Contagion

Jean-François Cliche
Jean-François Cliche
Le Soleil
BLOGUE / Les uns diront que c'était inévitable. Les autres répondront qu'au contraire, si les dirigeants des bras médicaux et scientifiques du gouvernement américain s'étaient tenus debout, ça ne serait pas arrivé. Mais quoi qu'il en soit, here we are, comme ils disent au sud de la frontière : c'est arrivé. Cette habitude qu'a l'administration Trump de faire pression sur des parties du gouvernement qui devraient rester indépendantes a fini par entacher la crédibilité du futur vaccin contre la COVID-19 (entre autres choses).

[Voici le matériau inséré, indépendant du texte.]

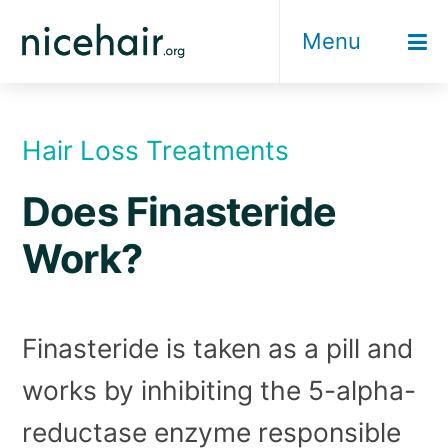
Skip
Menu
to
content
Hair Loss Treatments
Does Finasteride
Work?
Finasteride is taken as a pill and
works by inhibiting the 5-alpha-
reductase enzyme responsible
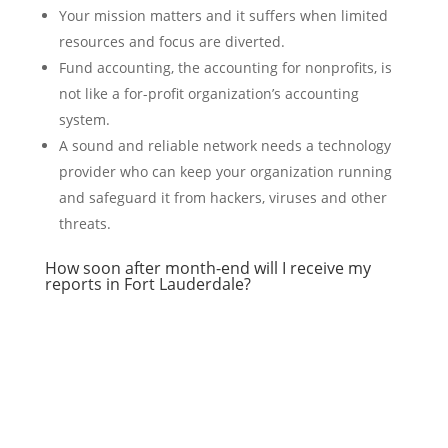
Your mission matters and it suffers when limited
resources and focus are diverted.
Fund accounting, the accounting for nonprofits, is
not like a for-profit organization’s accounting
system.
A sound and reliable network needs a technology
provider who can keep your organization running
and safeguard it from hackers, viruses and other
threats.
How soon after month-end will I receive my
reports in Fort Lauderdale?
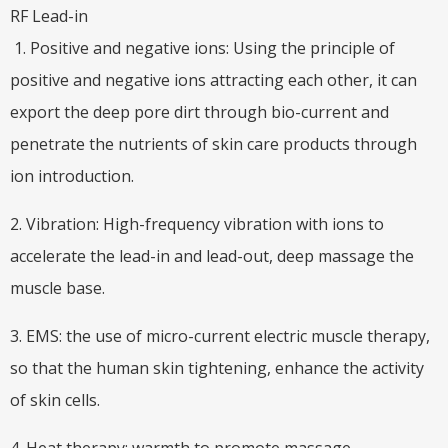
RF Lead-in
1. Positive and negative ions: Using the principle of
positive and negative ions attracting each other, it can
export the deep pore dirt through bio-current and
penetrate the nutrients of skin care products through
ion introduction.
2. Vibration: High-frequency vibration with ions to
accelerate the lead-in and lead-out, deep massage the
muscle base.
3. EMS: the use of micro-current electric muscle therapy,
so that the human skin tightening, enhance the activity
of skin cells.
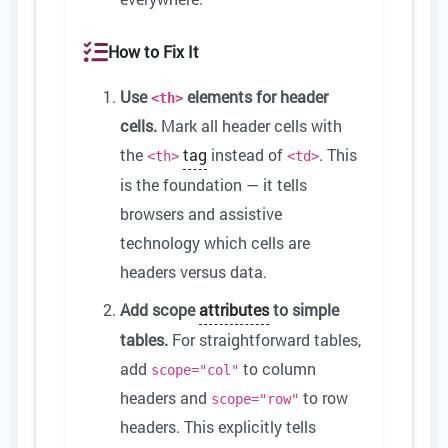
How to Fix It
Use
elements for header
<th>
cells.
Mark all header cells with
the
tag
instead of
. This
<th>
<td>
is the foundation — it tells
browsers and assistive
technology which cells are
headers versus data.
Add scope
attributes
to simple
tables.
For straightforward tables,
add
to column
scope="col"
headers and
to row
scope="row"
headers. This explicitly tells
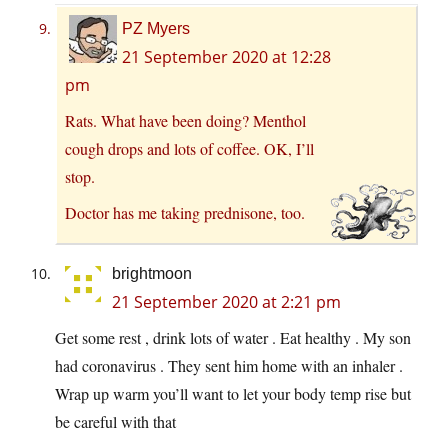
PZ Myers
21 September 2020 at 12:28
pm
Rats. What have been doing? Menthol
cough drops and lots of coffee. OK, I’ll
stop.
Doctor has me taking prednisone, too.
brightmoon
21 September 2020 at 2:21 pm
Get some rest , drink lots of water . Eat healthy . My son
had coronavirus . They sent him home with an inhaler .
Wrap up warm you’ll want to let your body temp rise but
be careful with that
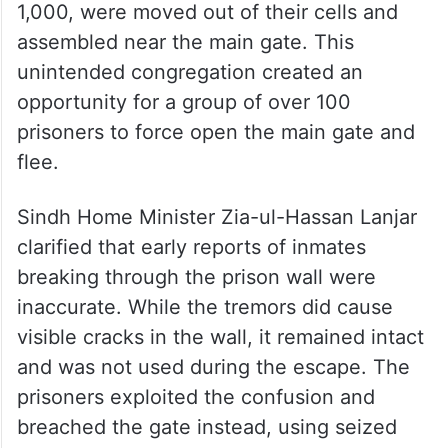
1,000, were moved out of their cells and
assembled near the main gate. This
unintended congregation created an
opportunity for a group of over 100
prisoners to force open the main gate and
flee.
Sindh Home Minister Zia-ul-Hassan Lanjar
clarified that early reports of inmates
breaking through the prison wall were
inaccurate. While the tremors did cause
visible cracks in the wall, it remained intact
and was not used during the escape. The
prisoners exploited the confusion and
breached the gate instead, using seized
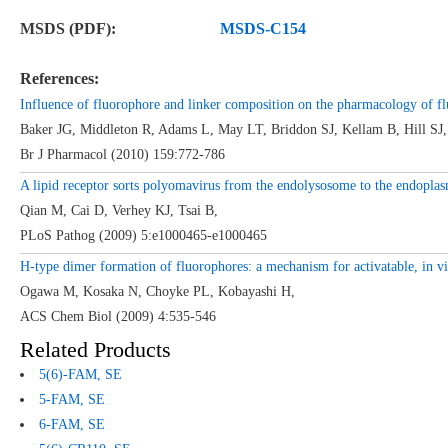
MSDS (PDF):
MSDS-C154
References:
Influence of fluorophore and linker composition on the pharmacology of fl
Baker JG, Middleton R, Adams L, May LT, Briddon SJ, Kellam B, Hill SJ,
Br J Pharmacol (2010) 159:772-786
A lipid receptor sorts polyomavirus from the endolysosome to the endoplasm
Qian M, Cai D, Verhey KJ, Tsai B,
PLoS Pathog (2009) 5:e1000465-e1000465
H-type dimer formation of fluorophores: a mechanism for activatable, in v
Ogawa M, Kosaka N, Choyke PL, Kobayashi H,
ACS Chem Biol (2009) 4:535-546
Related Products
5(6)-FAM, SE
5-FAM, SE
6-FAM,
SE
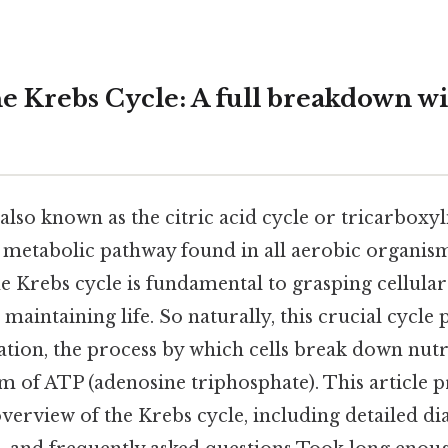
e Krebs Cycle: A full breakdown w
also known as the citric acid cycle or tricarboxyl
ral metabolic pathway found in all aerobic organi
e Krebs cycle is fundamental to grasping cellul
maintaining life. So naturally, this crucial cycle p
ration, the process by which cells break down nutr
m of ATP (adenosine triphosphate). This article p
erview of the Krebs cycle, including detailed di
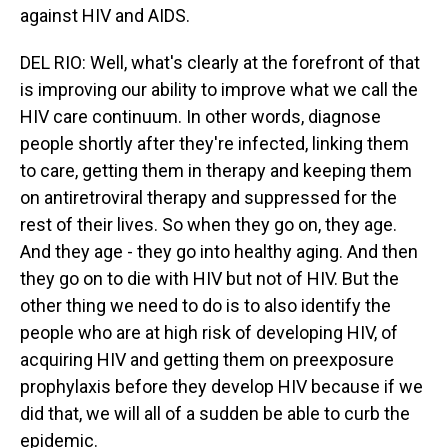
against HIV and AIDS.
DEL RIO: Well, what's clearly at the forefront of that
is improving our ability to improve what we call the
HIV care continuum. In other words, diagnose
people shortly after they're infected, linking them
to care, getting them in therapy and keeping them
on antiretroviral therapy and suppressed for the
rest of their lives. So when they go on, they age.
And they age - they go into healthy aging. And then
they go on to die with HIV but not of HIV. But the
other thing we need to do is to also identify the
people who are at high risk of developing HIV, of
acquiring HIV and getting them on preexposure
prophylaxis before they develop HIV because if we
did that, we will all of a sudden be able to curb the
epidemic.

Deux développements récents le montrent assez clairement, je pense. D'abord, ce sondage commandé par le magazine médical STAT, qui indique qu'une vaste majorité (78 %) d'Américains s'inquiètent désormais de ce que l'approbation du futur vaccin contre la COVID-19 sera surtout déterminée par la politique plutôt que par la science. Sans surprise, les électeurs démocrates sont plus nombreux (82 %) à le penser, mais l'idée rallie également une bonne majorité de républicains (72 %).

Malgré cela, plus des deux tiers (68 %) estiment que la Food and Drug Administration (FDA), à qui reviendra la décision finale, n'autorisera pas la mise en marché d'un vaccin qui ne serait pas sécuritaire. Mais ils sont quand même 83 % à s'inquiéter de l'innocuité du vaccin s'il est mis en marché trop rapidement.

STAT suggère un lien (juste, il me semble) entre cette méfiance et le fait que la FDA a semblé céder à des pressions du président Donald Trump à deux reprises ces derniers mois. En mars dernier, quand elle a donné une «autorisation d'urgence» au médicament anti-paludique qu'est l'hydroxychloroquine, malgré des preuves très minces d'efficacité contre la COVID-19 — la FDA est éventuellement revenue sur sa décision après la publication de plusieurs études négatives. Puis, la semaine dernière, quand la FDA a donné le même genre d'approbation d'urgence à l'utilisation de plasma de patients guéris de la COVID-19 (qui contiennent donc des anticorps contre le coronavirus).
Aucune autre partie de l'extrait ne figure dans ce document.